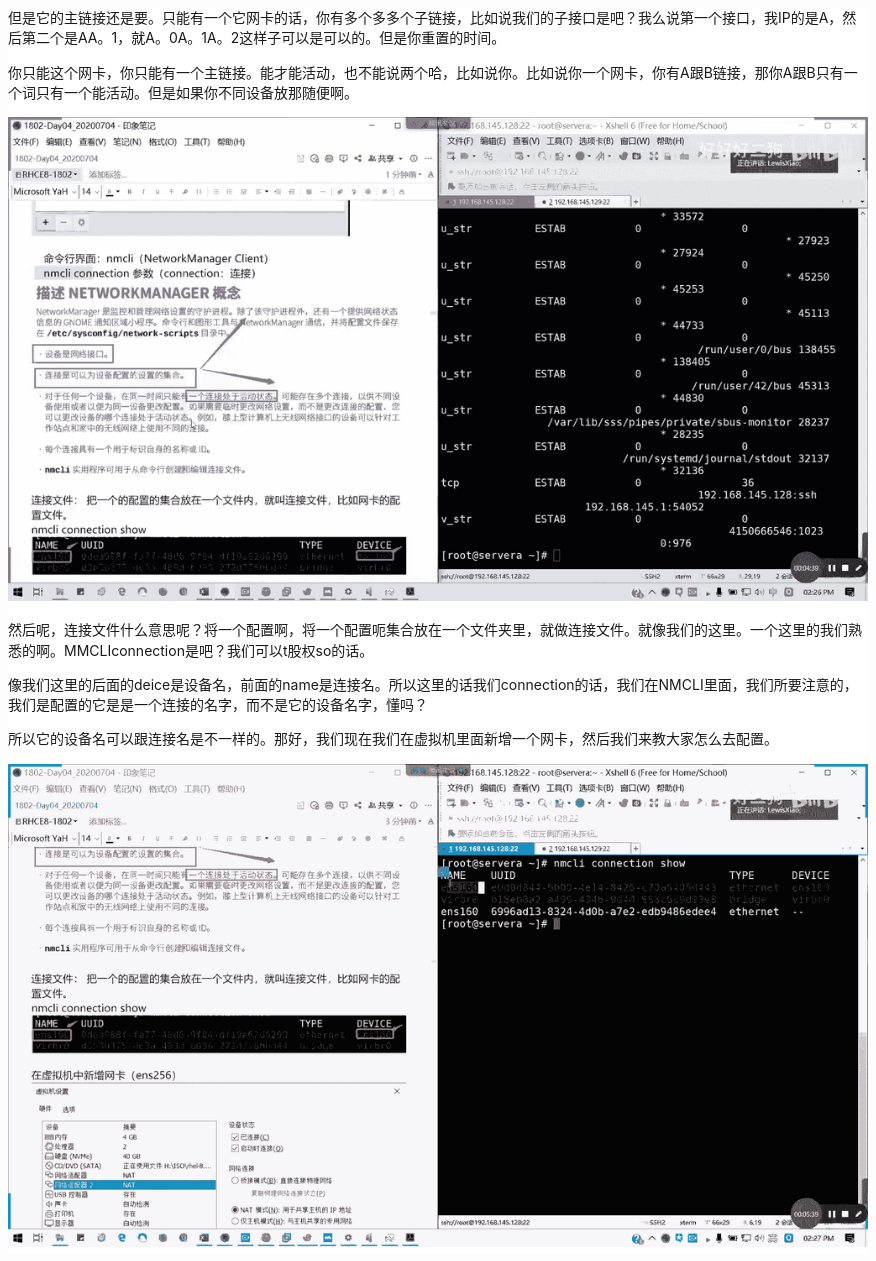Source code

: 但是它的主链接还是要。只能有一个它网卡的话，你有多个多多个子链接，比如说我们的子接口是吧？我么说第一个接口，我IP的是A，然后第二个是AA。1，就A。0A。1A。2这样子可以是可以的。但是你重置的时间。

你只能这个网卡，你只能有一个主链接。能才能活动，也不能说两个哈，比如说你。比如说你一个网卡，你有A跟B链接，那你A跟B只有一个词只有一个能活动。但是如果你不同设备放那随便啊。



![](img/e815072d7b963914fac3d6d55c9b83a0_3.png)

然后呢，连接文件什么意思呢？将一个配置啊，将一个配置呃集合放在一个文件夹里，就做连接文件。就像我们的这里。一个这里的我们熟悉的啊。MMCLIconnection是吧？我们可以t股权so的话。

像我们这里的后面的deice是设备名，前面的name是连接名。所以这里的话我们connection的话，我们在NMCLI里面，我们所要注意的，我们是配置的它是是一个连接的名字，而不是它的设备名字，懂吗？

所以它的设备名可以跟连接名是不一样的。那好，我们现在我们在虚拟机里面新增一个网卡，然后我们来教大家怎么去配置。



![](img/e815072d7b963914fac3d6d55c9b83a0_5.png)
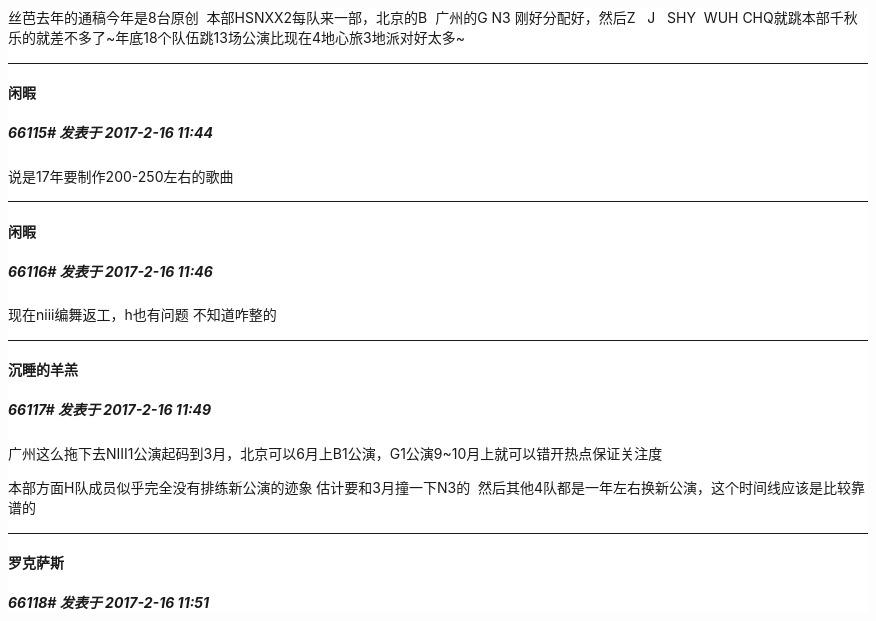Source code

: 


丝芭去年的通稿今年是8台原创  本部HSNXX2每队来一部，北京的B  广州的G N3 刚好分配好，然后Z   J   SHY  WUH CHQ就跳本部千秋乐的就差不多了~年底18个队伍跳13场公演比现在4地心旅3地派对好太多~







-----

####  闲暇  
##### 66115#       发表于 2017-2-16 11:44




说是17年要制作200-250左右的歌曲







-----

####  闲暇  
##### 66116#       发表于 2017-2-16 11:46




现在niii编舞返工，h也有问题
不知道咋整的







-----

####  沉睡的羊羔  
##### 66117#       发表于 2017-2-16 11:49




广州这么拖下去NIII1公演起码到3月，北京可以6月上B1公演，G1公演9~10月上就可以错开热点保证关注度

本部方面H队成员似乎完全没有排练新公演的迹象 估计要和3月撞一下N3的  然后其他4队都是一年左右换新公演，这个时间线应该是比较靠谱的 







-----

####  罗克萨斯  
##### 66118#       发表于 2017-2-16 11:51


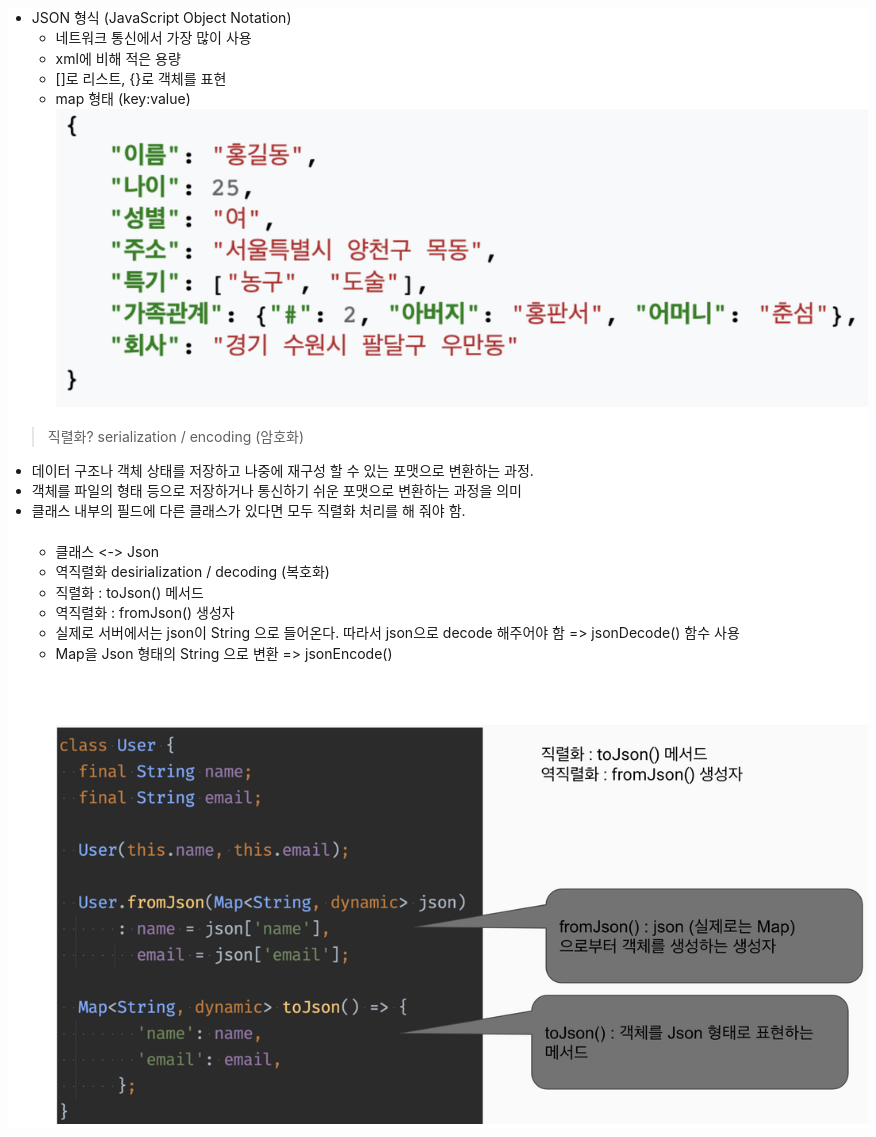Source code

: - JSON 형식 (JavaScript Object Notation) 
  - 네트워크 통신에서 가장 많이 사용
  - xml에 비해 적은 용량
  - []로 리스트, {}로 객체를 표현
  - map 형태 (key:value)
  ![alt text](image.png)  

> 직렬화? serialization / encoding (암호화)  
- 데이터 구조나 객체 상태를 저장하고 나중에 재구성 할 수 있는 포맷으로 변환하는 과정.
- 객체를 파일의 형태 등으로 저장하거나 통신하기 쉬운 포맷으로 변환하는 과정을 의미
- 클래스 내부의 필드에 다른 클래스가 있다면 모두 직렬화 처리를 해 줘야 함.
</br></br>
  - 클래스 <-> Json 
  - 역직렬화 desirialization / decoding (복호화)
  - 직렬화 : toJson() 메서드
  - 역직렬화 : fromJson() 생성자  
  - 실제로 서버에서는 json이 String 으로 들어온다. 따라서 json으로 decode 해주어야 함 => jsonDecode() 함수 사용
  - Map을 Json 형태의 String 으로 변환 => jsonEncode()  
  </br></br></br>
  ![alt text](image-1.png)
_ _ _ _ _ _ _
• What is needed: Render the stretch of lines from the one containing "你只能这个网卡，你只能有一个" through the one containing "所以它的设备名可以跟连接名是", both included, as a Markdown table with the columns Row and Line. Number each row, and omit blank lines.

• Response to this exercise:
| Row | Line |
|---|---|
| 1 | 你只能这个网卡，你只能有一个主链接。能才能活动，也不能说两个哈，比如说你。比如说你一个网卡，你有A跟B链接，那你A跟B只有一个词只有一个能活动。但是如果你不同设备放那随便啊。 |
| 2 | ![](img/e815072d7b963914fac3d6d55c9b83a0_3.png) |
| 3 | 然后呢，连接文件什么意思呢？将一个配置啊，将一个配置呃集合放在一个文件夹里，就做连接文件。就像我们的这里。一个这里的我们熟悉的啊。MMCLIconnection是吧？我们可以t股权so的话。 |
| 4 | 像我们这里的后面的deice是设备名，前面的name是连接名。所以这里的话我们connection的话，我们在NMCLI里面，我们所要注意的，我们是配置的它是是一个连接的名字，而不是它的设备名字，懂吗？ |
| 5 | 所以它的设备名可以跟连接名是不一样的。那好，我们现在我们在虚拟机里面新增一个网卡，然后我们来教大家怎么去配置。 |